[Supplied information Boundary: Start]

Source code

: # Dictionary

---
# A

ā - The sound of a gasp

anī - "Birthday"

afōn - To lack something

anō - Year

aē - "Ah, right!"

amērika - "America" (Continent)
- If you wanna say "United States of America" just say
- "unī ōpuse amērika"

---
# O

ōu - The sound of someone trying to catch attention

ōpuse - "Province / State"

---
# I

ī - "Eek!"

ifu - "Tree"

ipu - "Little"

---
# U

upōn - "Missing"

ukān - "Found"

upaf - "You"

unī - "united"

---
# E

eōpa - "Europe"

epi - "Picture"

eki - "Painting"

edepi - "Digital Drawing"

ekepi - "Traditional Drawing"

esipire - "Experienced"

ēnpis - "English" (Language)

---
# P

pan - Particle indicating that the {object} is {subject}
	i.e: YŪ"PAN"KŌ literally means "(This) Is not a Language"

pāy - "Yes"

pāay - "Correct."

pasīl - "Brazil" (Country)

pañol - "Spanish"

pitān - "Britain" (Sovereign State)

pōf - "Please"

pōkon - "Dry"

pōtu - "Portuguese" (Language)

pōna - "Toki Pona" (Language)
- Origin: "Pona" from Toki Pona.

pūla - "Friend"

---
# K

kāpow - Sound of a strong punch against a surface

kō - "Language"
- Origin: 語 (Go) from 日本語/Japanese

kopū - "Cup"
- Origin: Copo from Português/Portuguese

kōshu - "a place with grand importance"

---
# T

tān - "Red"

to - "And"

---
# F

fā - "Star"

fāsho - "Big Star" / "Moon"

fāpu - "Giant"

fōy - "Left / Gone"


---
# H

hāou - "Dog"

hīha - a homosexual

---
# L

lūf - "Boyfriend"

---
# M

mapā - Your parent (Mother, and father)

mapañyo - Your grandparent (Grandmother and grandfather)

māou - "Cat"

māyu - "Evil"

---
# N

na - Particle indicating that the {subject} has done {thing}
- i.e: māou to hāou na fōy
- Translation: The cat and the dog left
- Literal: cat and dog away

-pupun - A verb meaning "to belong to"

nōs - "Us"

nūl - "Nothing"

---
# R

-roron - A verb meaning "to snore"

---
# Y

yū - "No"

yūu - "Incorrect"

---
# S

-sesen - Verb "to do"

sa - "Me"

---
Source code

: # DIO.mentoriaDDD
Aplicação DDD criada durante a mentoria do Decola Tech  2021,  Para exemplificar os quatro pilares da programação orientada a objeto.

[Supplied information Boundary: End]

What is required: Whatever else the listing above holds, retype exactly only the lines from the one containing "pan - Particle" to the one containing "- Literal: cat and dog away", both ends kept.

Completed exercise:
pan - Particle indicating that the {object} is {subject}
	i.e: YŪ"PAN"KŌ literally means "(This) Is not a Language"

pāy - "Yes"

pāay - "Correct."

pasīl - "Brazil" (Country)

pañol - "Spanish"

pitān - "Britain" (Sovereign State)

pōf - "Please"

pōkon - "Dry"

pōtu - "Portuguese" (Language)

pōna - "Toki Pona" (Language)
- Origin: "Pona" from Toki Pona.

pūla - "Friend"

---
# K

kāpow - Sound of a strong punch against a surface

kō - "Language"
- Origin: 語 (Go) from 日本語/Japanese

kopū - "Cup"
- Origin: Copo from Português/Portuguese

kōshu - "a place with grand importance"

---
# T

tān - "Red"

to - "And"

---
# F

fā - "Star"

fāsho - "Big Star" / "Moon"

fāpu - "Giant"

fōy - "Left / Gone"


---
# H

hāou - "Dog"

hīha - a homosexual

---
# L

lūf - "Boyfriend"

---
# M

mapā - Your parent (Mother, and father)

mapañyo - Your grandparent (Grandmother and grandfather)

māou - "Cat"

māyu - "Evil"

---
# N

na - Particle indicating that the {subject} has done {thing}
- i.e: māou to hāou na fōy
- Translation: The cat and the dog left
- Literal: cat and dog away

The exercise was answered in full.